**Given exercise**
Could you copy out these rows with "locality" changed to "site" and nothing else altered, leaving out the pictures?
--- Start Data section ---
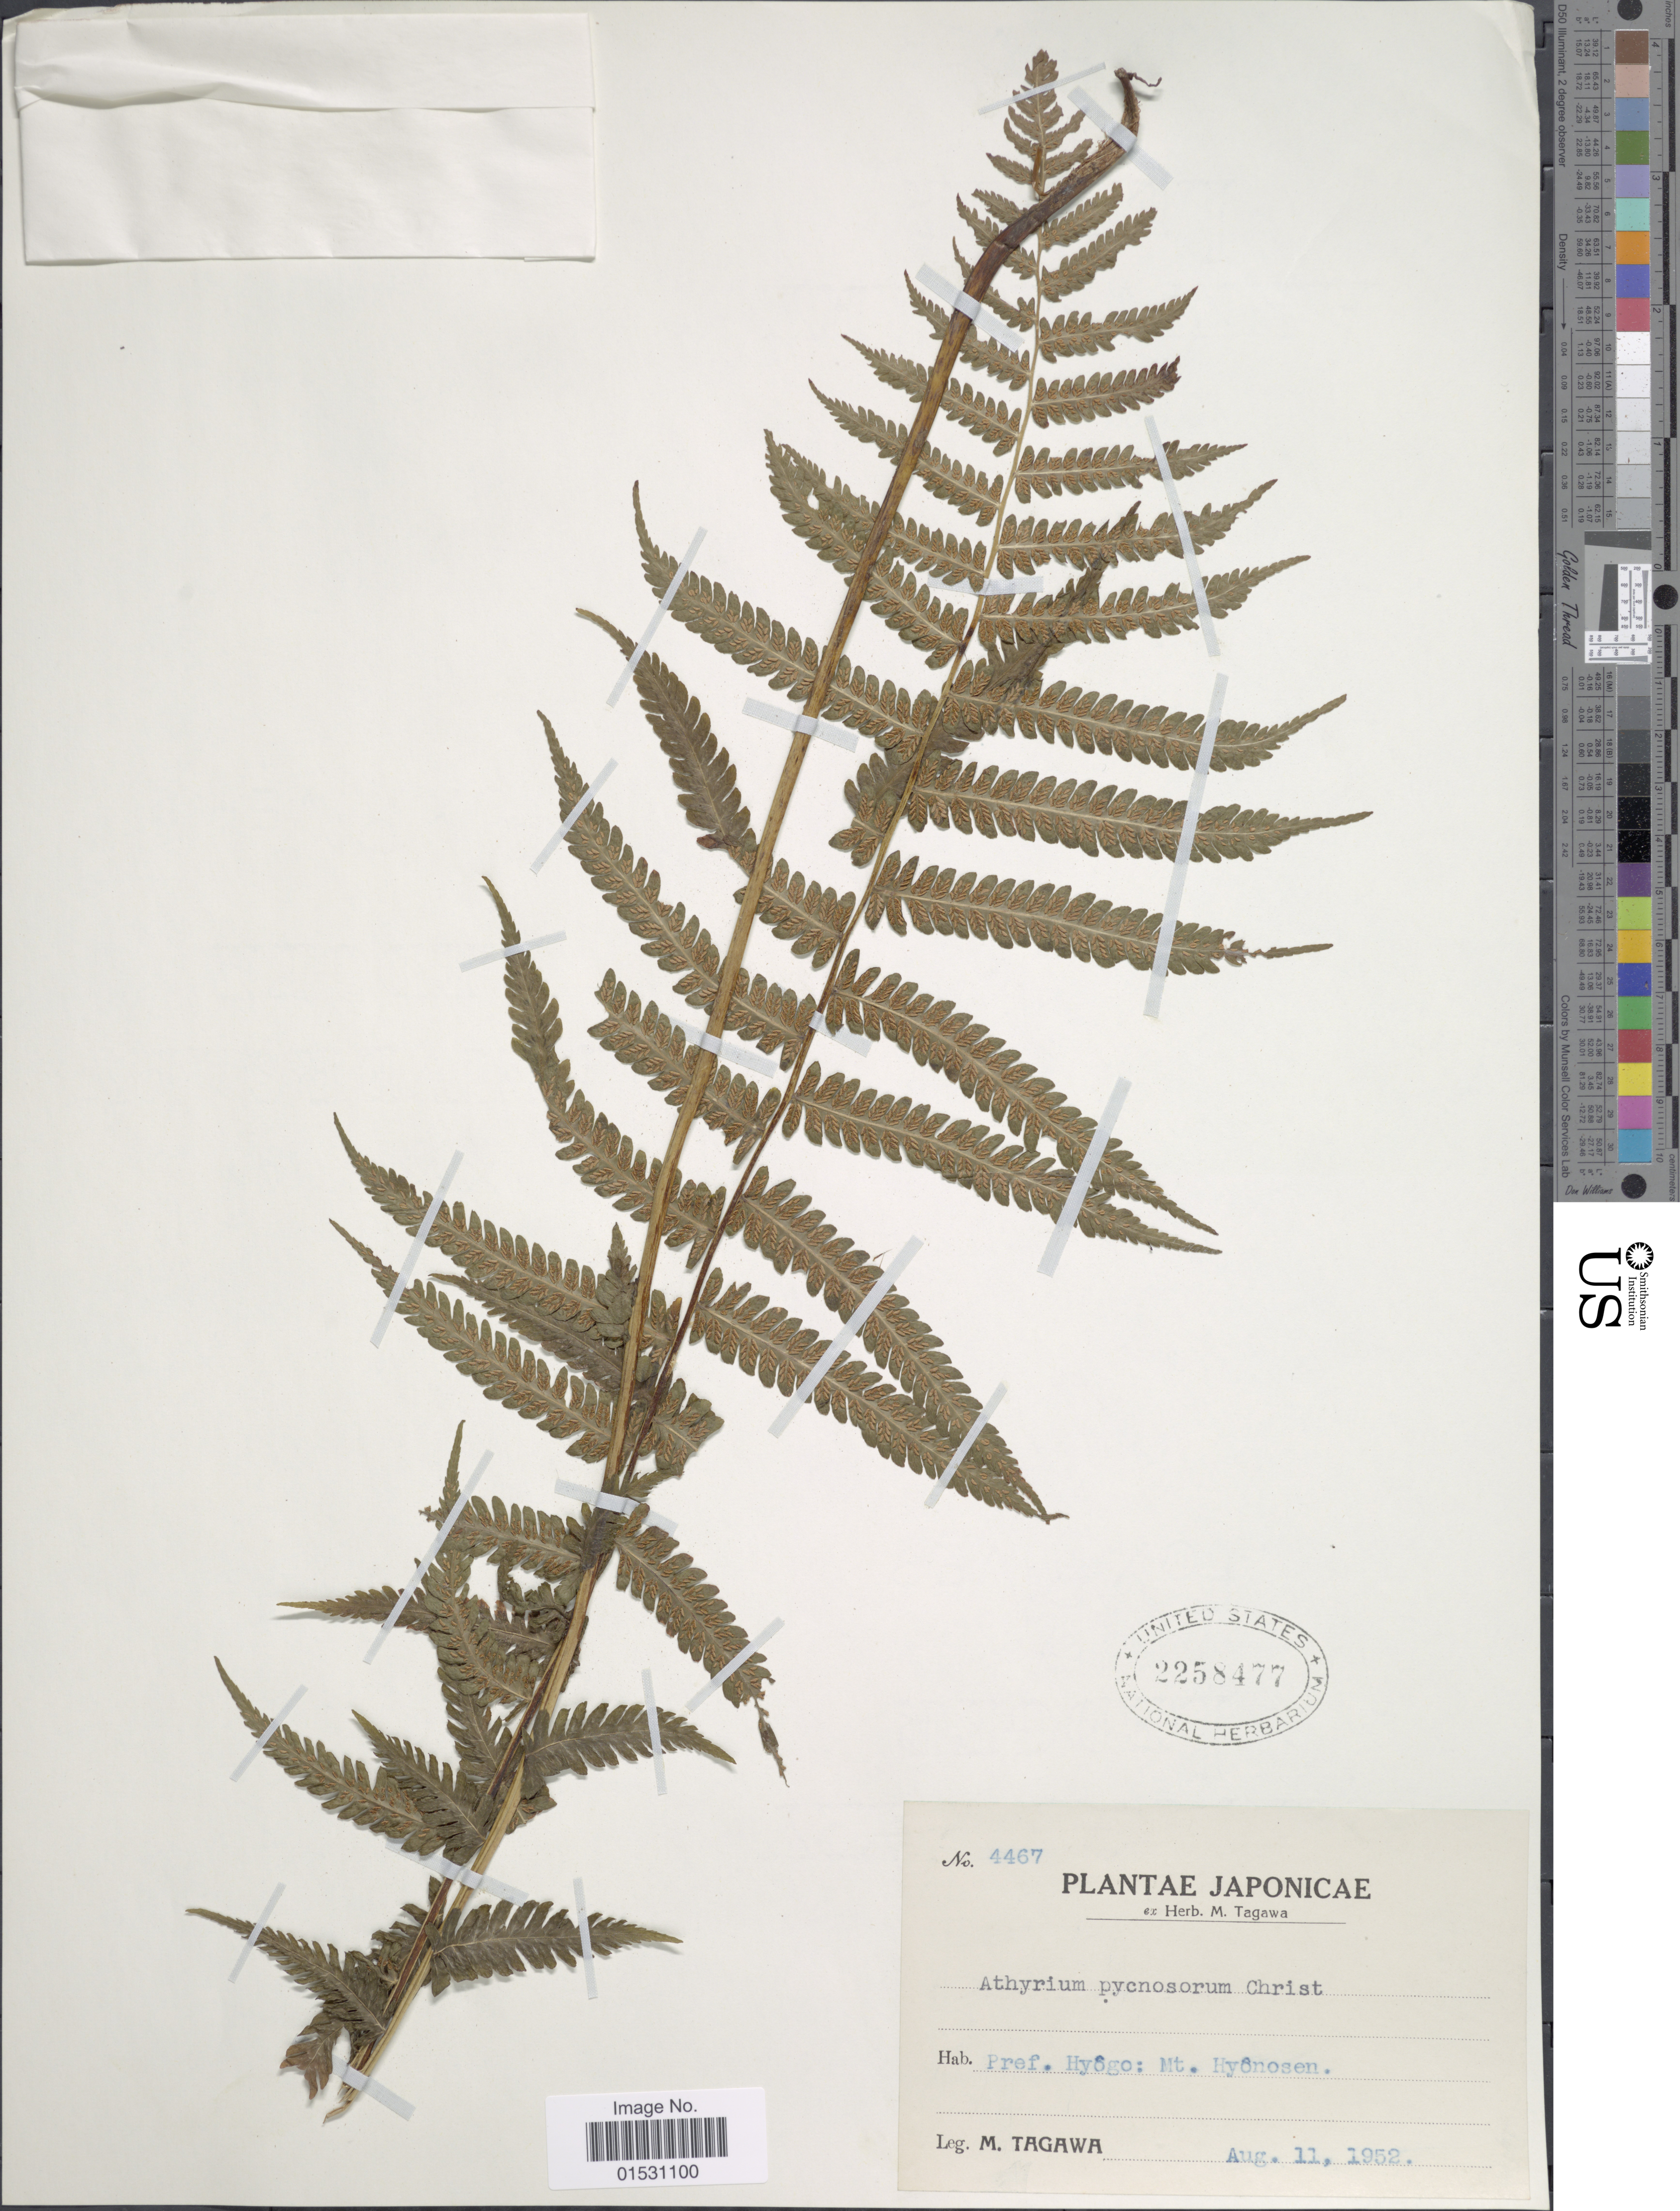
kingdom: Plantae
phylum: Tracheophyta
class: Polypodiopsida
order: Polypodiales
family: Athyriaceae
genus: Athyrium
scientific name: Athyrium pycnosorum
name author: Christ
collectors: M. Tagawa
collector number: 4467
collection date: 1952-08-11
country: Japan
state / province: Hyogo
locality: Pref. Hyogo: Mt. Hyonosen.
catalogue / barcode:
--- End Data section ---
**Completed task**
kingdom: Plantae
phylum: Tracheophyta
class: Polypodiopsida
order: Polypodiales
family: Athyriaceae
genus: Athyrium
scientific name: Athyrium pycnosorum
name author: Christ
collectors: M. Tagawa
collector number: 4467
collection date: 1952-08-11
country: Japan
state / province: Hyogo
site: Pref. Hyogo: Mt. Hyonosen.
catalogue / barcode:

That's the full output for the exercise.